9. Whom does Freud say he would be wronging, to love his neighbor as himself?
(a) Himself.
(b) Those who value his love.
(c) The stranger.
(d) His family.

10. What does the destructive instinct provide when it is harnessed, according to Freud?
(a) Exploitation of Nature.
(b) Control over Nature.
(c) Indifference to other people’s sufferings.
(d) Control over people in whom it is unharnessed.

11. Where does Freud ultimately test and validate his conclusions about guilt and remorse?
(a) Biblical literature.
(b) Poetry and the arts.
(c) Clinical observation.
(d) Extensive research.

12. What objection does Freud make against the Communist promise of economic equality?
(a) That human psychology will be the same in capitalist and communist societies.
(b) That nature provides men with unequal gifts.
(c) That envy and violence live in the human heart, and cannot be assuaged by economics.
(d) That values are determined through desires, which are irrational.
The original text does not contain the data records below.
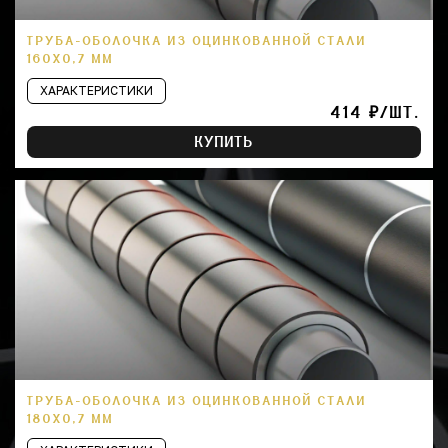
ТРУБА-ОБОЛОЧКА ИЗ ОЦИНКОВАННОЙ СТАЛИ
160Х0,7 ММ
ХАРАКТЕРИСТИКИ
414 ₽/ШТ.
КУПИТЬ
ТРУБА-ОБОЛОЧКА ИЗ ОЦИНКОВАННОЙ СТАЛИ
180Х0,7 ММ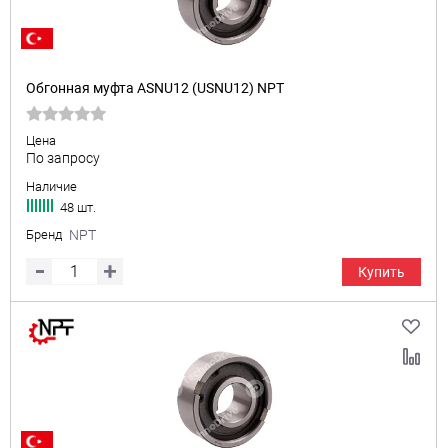
Обгонная муфта ASNU12 (USNU12) NPT
Цена
По запросу
Наличие
48 шт.
Бренд
NPT
Купить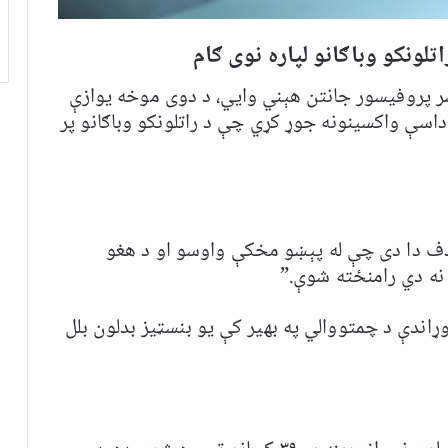
ر پروفیسور جانتن هېني وايي، د دوی موخه یوازې
داسې واکسینونه جوړ کړي چې د راتلونکو وباګانو پر
هدف دا دی چې له پېښو مخکې واوسو او د هغو
 نه دي رامنځته شوې.”
ړاندې د چمتووالي په بهیر کې یو بنسټیز بدلون بلل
13. How does guilt express itself, according to Freud?
(a) In a desire for punishment.
(b) In a self-destructive behavior.
(c) In a desire to break the rules.
(d) In a desire for gratification.

14. What is Freud surprised that people have overlooked in their ideas about human nature?
(a) The universality of non-erotic aggression.
(b) The near-universality of the incest taboo in adults.
(c) The dangers associated with libidinal liberty.
(d) The fundamental kindness and love of others.

15. Where does Freud say man’s sense of guilt originates?
(a) In the desire a child has to return to an earlier state.
(b) In the rejection of actual authorities for conscience.
(c) In the Oedipal murder of the father.
(d) In the fear of the loss of love.

Short Answer Questions

1. Which does Freud say comes first?

2. To whom are sexual frustrations intolerable, according to Freud?

3. Where does Freud say society sets up institutions to monitor behavior?

4. What explanation does Freud offer for believing in loving his enemies?

5. How does Freud say society endeavors to restrict violence?